Mac-versus-PC jokes aside, it was 5:30 p.m. and I had a paper due the next day. I had to take it to the Apple Store. Which, you know, meant I had to get to the Apple Store. Downtown. On Michigan Avenue. How the hell do I get to Michigan Avenue?
Pretty easily, as it turned out. But as a clueless first-year, I didn’t know that getting downtown would be as simple as a $2.25 bus ride. I had no idea how monotonous and predictable my day-to-day activities had become until a computer crash had forced a disruption to my regime.
Having been cooped up in Hyde Park for the past three increasingly freezing months, I hadn’t even begun to imagine all the life, joy, creativity, and wonder that I would encounter. From the shopping bag-toting tourists to the bright buildings and refreshingly enthusiastic interactions, it was an obvious contrast to our maroon-on-gray campus landscape.
More importantly, it was something new. Though I had been downtown a handful of times before I had come to college, I had never become so intensely and simultaneously aware of the bright lights, buildings, and people that the Mag Mile had to offer, and the counterpoint it presented to the campus experience. So much so that some detours were in order: I tried out the then-new iPad. I finally got to use my Panera Bread gift card to buy my first non-Med/non-Noodles off-campus meal in months (it was delicious). I visited an art store—an art store! For art supplies! How long since I’d set foot in one of those!
Because I’m sure you’re dying to know, yes, my computer was finally fixed, and yes, I did get that paper in on time. By the time I had gotten back to Blackstone, I had seen so many new sights and (re)discovered so many new buildings that creative words, arguments, and structures came to me with ease.

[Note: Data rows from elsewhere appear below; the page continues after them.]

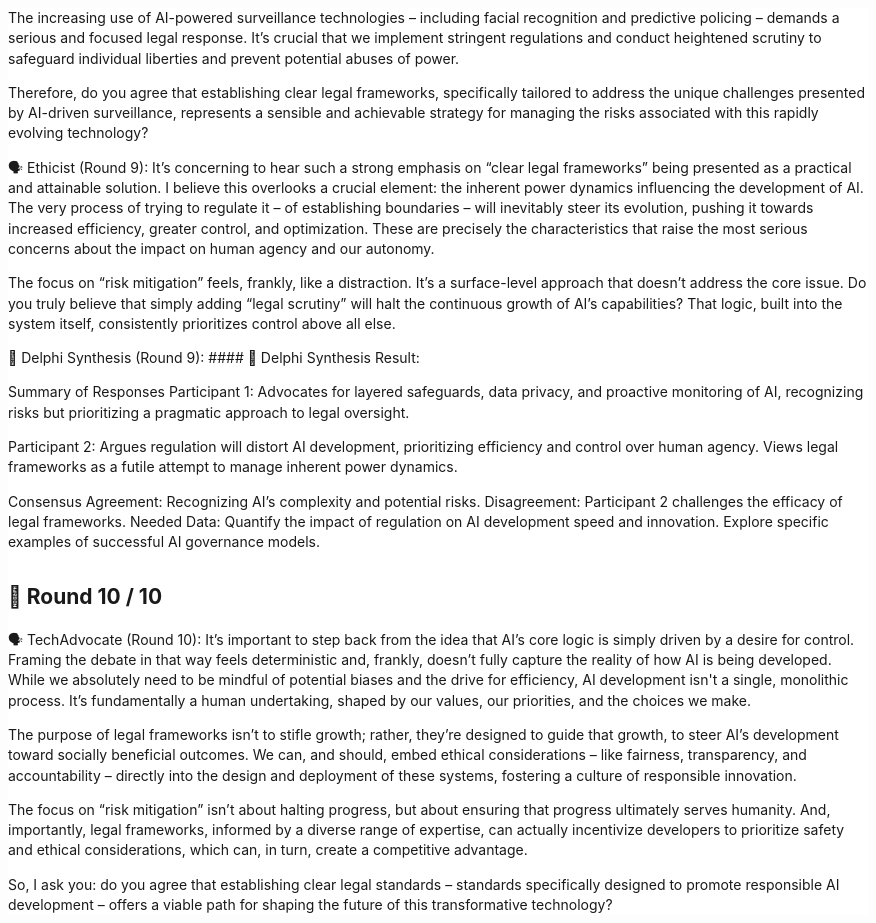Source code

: The increasing use of AI-powered surveillance technologies – including facial recognition and predictive policing – demands a serious and focused legal response. It’s crucial that we implement stringent regulations and conduct heightened scrutiny to safeguard individual liberties and prevent potential abuses of power.

Therefore, do you agree that establishing clear legal frameworks, specifically tailored to address the unique challenges presented by AI-driven surveillance, represents a sensible and achievable strategy for managing the risks associated with this rapidly evolving technology?

🗣️ Ethicist (Round 9): It’s concerning to hear such a strong emphasis on “clear legal frameworks” being presented as a practical and attainable solution. I believe this overlooks a crucial element: the inherent power dynamics influencing the development of AI. The very process of trying to regulate it – of establishing boundaries – will inevitably steer its evolution, pushing it towards increased efficiency, greater control, and optimization. These are precisely the characteristics that raise the most serious concerns about the impact on human agency and our autonomy.

The focus on “risk mitigation” feels, frankly, like a distraction. It’s a surface-level approach that doesn’t address the core issue. Do you truly believe that simply adding “legal scrutiny” will halt the continuous growth of AI’s capabilities? That logic, built into the system itself, consistently prioritizes control above all else.

🧠 Delphi Synthesis (Round 9): #### 🧠 Delphi Synthesis Result:

Summary of Responses
Participant 1: Advocates for layered safeguards, data privacy, and proactive monitoring of AI, recognizing risks but prioritizing a pragmatic approach to legal oversight.

Participant 2: Argues regulation will distort AI development, prioritizing efficiency and control over human agency. Views legal frameworks as a futile attempt to manage inherent power dynamics.

Consensus
Agreement: Recognizing AI’s complexity and potential risks.
Disagreement: Participant 2 challenges the efficacy of legal frameworks.
Needed Data: Quantify the impact of regulation on AI development speed and innovation. Explore specific examples of successful AI governance models.
## 🔁 Round 10 / 10
🗣️ TechAdvocate (Round 10): It’s important to step back from the idea that AI’s core logic is simply driven by a desire for control. Framing the debate in that way feels deterministic and, frankly, doesn’t fully capture the reality of how AI is being developed. While we absolutely need to be mindful of potential biases and the drive for efficiency, AI development isn't a single, monolithic process. It’s fundamentally a human undertaking, shaped by our values, our priorities, and the choices we make.

The purpose of legal frameworks isn’t to stifle growth; rather, they’re designed to guide that growth, to steer AI’s development toward socially beneficial outcomes. We can, and should, embed ethical considerations – like fairness, transparency, and accountability – directly into the design and deployment of these systems, fostering a culture of responsible innovation.

The focus on “risk mitigation” isn’t about halting progress, but about ensuring that progress ultimately serves humanity. And, importantly, legal frameworks, informed by a diverse range of expertise, can actually incentivize developers to prioritize safety and ethical considerations, which can, in turn, create a competitive advantage.

So, I ask you: do you agree that establishing clear legal standards – standards specifically designed to promote responsible AI development – offers a viable path for shaping the future of this transformative technology?
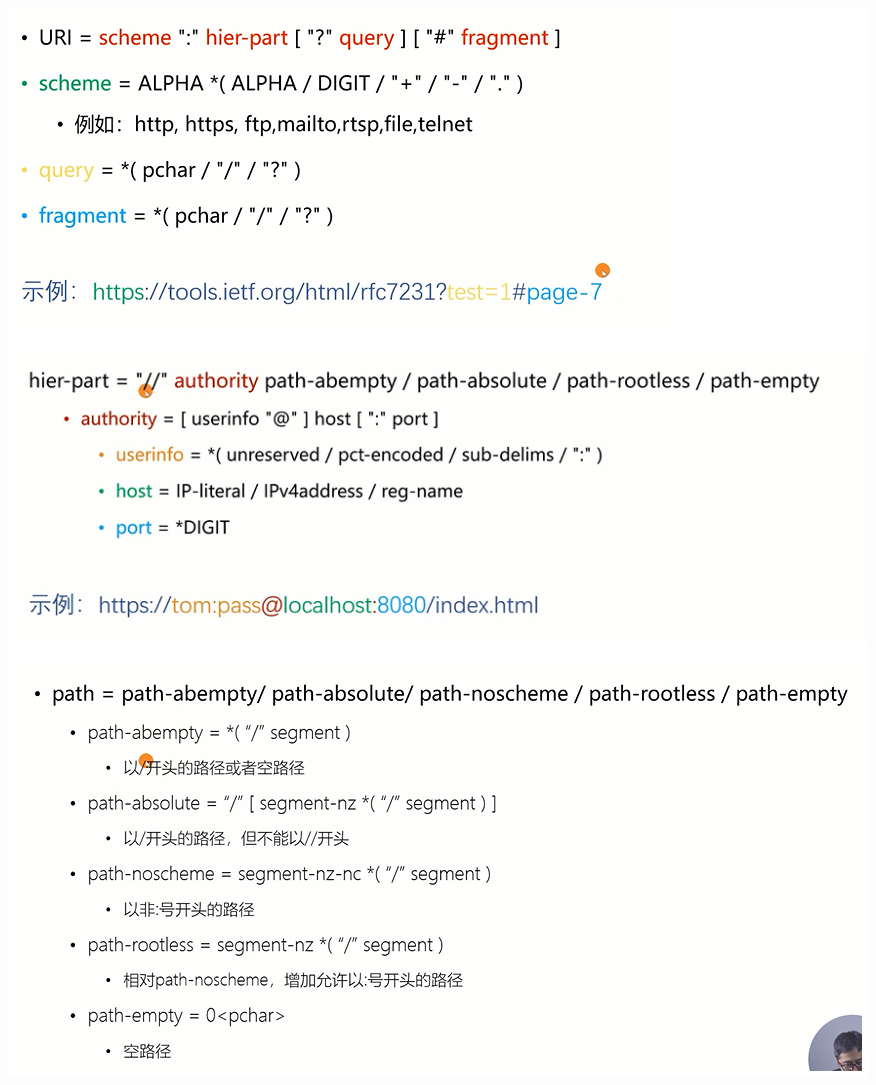  

![image-20200511205447081](img/Web协议详解与抓包实战/image-20200511205447081.png)

![image-20200511205505777](img/Web协议详解与抓包实战/image-20200511205505777.png)

![image-20200511205616930](img/Web协议详解与抓包实战/image-20200511205616930.png)

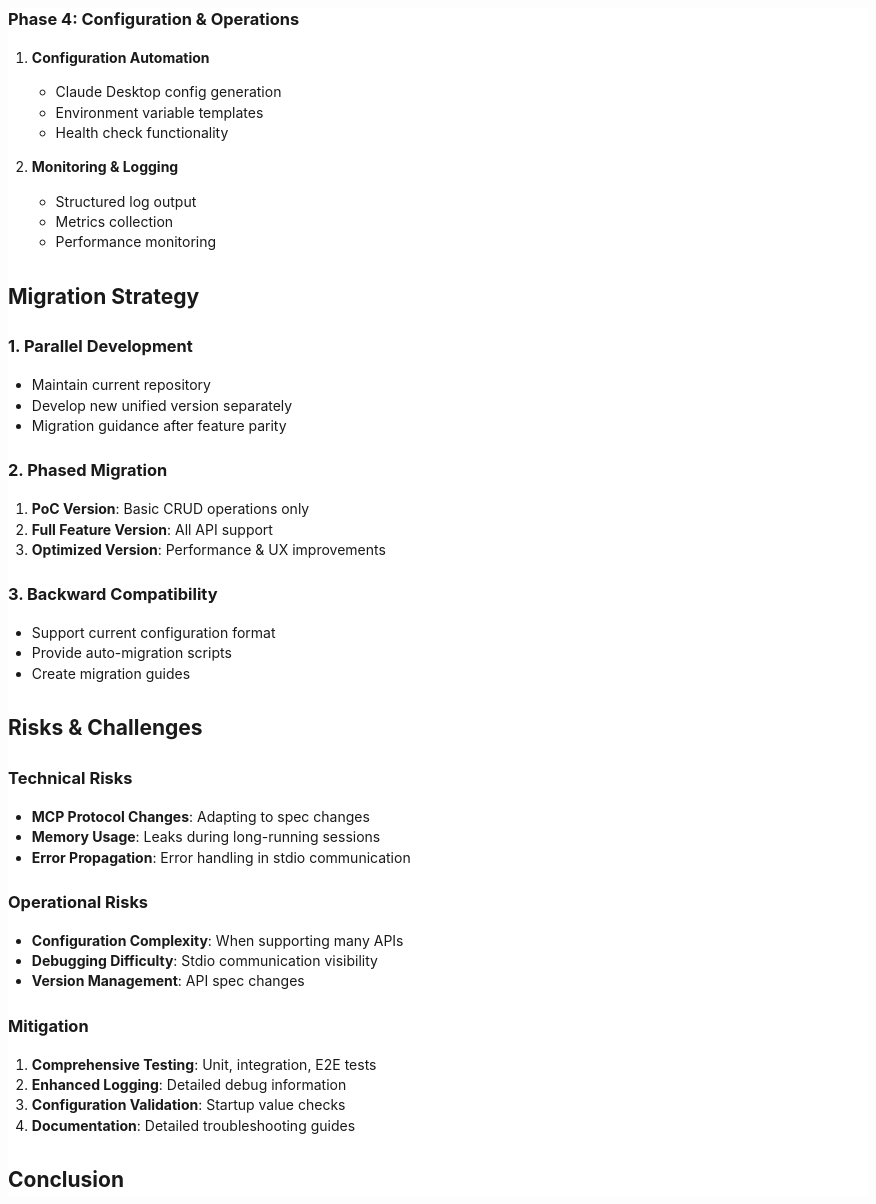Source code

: ### Phase 4: Configuration & Operations
1. **Configuration Automation**
   - Claude Desktop config generation
   - Environment variable templates
   - Health check functionality

2. **Monitoring & Logging**
   - Structured log output
   - Metrics collection
   - Performance monitoring

## Migration Strategy

### 1. Parallel Development
- Maintain current repository
- Develop new unified version separately
- Migration guidance after feature parity

### 2. Phased Migration
1. **PoC Version**: Basic CRUD operations only
2. **Full Feature Version**: All API support
3. **Optimized Version**: Performance & UX improvements

### 3. Backward Compatibility
- Support current configuration format
- Provide auto-migration scripts
- Create migration guides

## Risks & Challenges

### Technical Risks
- **MCP Protocol Changes**: Adapting to spec changes
- **Memory Usage**: Leaks during long-running sessions
- **Error Propagation**: Error handling in stdio communication

### Operational Risks
- **Configuration Complexity**: When supporting many APIs
- **Debugging Difficulty**: Stdio communication visibility
- **Version Management**: API spec changes

### Mitigation
1. **Comprehensive Testing**: Unit, integration, E2E tests
2. **Enhanced Logging**: Detailed debug information
3. **Configuration Validation**: Startup value checks
4. **Documentation**: Detailed troubleshooting guides

## Conclusion
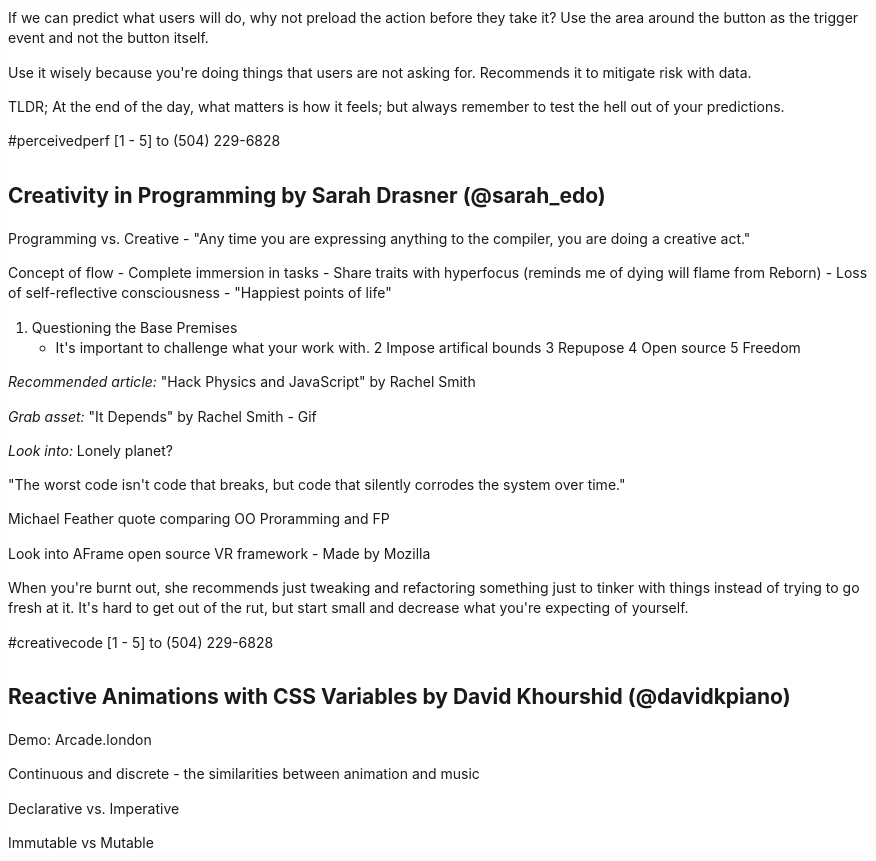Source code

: If we can predict what users will do, why not preload the action before they take it?
Use the area around the button as the trigger event and not the button itself.

Use it wisely because you're doing things that users are not asking for. Recommends it to mitigate risk with data.

TLDR; At the end of the day, what matters is how it feels; but always remember to test the hell out of your predictions.

\#perceivedperf [1 - 5] to (504) 229-6828

## Creativity in Programming by Sarah Drasner (@sarah_edo)

Programming vs. Creative
	- "Any time you are expressing anything to the compiler, you are doing a creative act."

Concept of flow
	- Complete immersion in tasks
	- Share traits with hyperfocus (reminds me of dying will flame from Reborn)
	- Loss of self-reflective consciousness
	- "Happiest points of life"

1. Questioning the Base Premises
	- It's important to challenge what your work with.
2 Impose artifical bounds
3 Repupose
4 Open source
5 Freedom

_Recommended article:_ "Hack Physics and JavaScript" by Rachel Smith

_Grab asset:_ "It Depends" by Rachel Smith - Gif

_Look into:_ Lonely planet?

"The worst code isn't code that breaks, but code that silently corrodes the system over time."

Michael Feather quote comparing OO Proramming and FP

Look into AFrame open source VR framework - Made by Mozilla

When you're burnt out, she recommends just tweaking and refactoring something just to tinker with things instead of trying to go fresh at it. It's hard to get out of the rut, but start small and decrease what you're expecting of yourself.

\#creativecode [1 - 5] to (504) 229-6828

## Reactive Animations with CSS Variables by David Khourshid (@davidkpiano)

Demo: Arcade.london

Continuous and discrete - the similarities between animation and music

Declarative vs. Imperative

Immutable vs Mutable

It wasn’t so much about the details as it was about the new environment—not its quality as much as the novelty of its presence. It certainly wasn’t that the sight of Macy’s had taught me more about the differences between Marx and Durkheim than my professor. But the brief trip did get my brain thinking about the world just a little bit differently. Beyond the surface-level dissimilarities—in the bus numbers, street names, and building locations—there was a marked difference in the feel and atmosphere. It gave me that last jolt of creative energy I needed to write a great paper, and to continue exploring and learning about the city I claim to live in.
In retrospect, my silly first-world computer problem became my crucial introduction to the importance of exploring. Though tens of inches of snow did prevent me from making many more trips that winter, my three days of post-exams freedom during finals week—coupled with unseasonably warm March weather—gave me an uninterrupted opportunity to explore 1.5% more of Chicago’s 200+ neighborhoods.
Hyde Park is not boring or depressing by any means. But like anything, it can grow old. The streets, buildings, and day-to-day experiences start to become fairly predictable. They mesh too comfortably with one another, into a routine distinguished only by the difference between Monday–Wednesday and Tuesday–Thursday class schedules. It’s so easy to descend into the comfortably predictable cycle of dorm-class-Reg-repeat.
I’m sure that when you first saw it, you found our campus architecture beautiful— perhaps even Instagram-worthy. But, as time goes by and buildings become more familiar, their designs seem less and less memorable. In March, Harper may have seemed like the dream study space. Now—or maybe two weeks from now, once classes really take off—it’ll seem like nothing more than a quiet room.
Keep yourself from getting too used to Hyde Park by exposing yourself to fresh stimuli now. It doesn’t matter if you come from out of the country, out of the state, or the suburbs. Even if you hail from the city itself, it’s likely that even you haven’t experienced its neighborhoods independently—that is, as a college student.
Don’t let the novelty of the University keep you from broadening your horizons even further. Sure, Second City will probably have a performance on our campus sometime this year, and yes, some bands you’ve heard of (or even better, haven’t heard of) will probably be at Summer Breeze. But don’t let the expectation that novelty will come to you keep you from seeking out new experiences for yourself, elsewhere. It’s just a bus ride away.
Anastasia Golovashkina is a second-year in the College majoring in economics.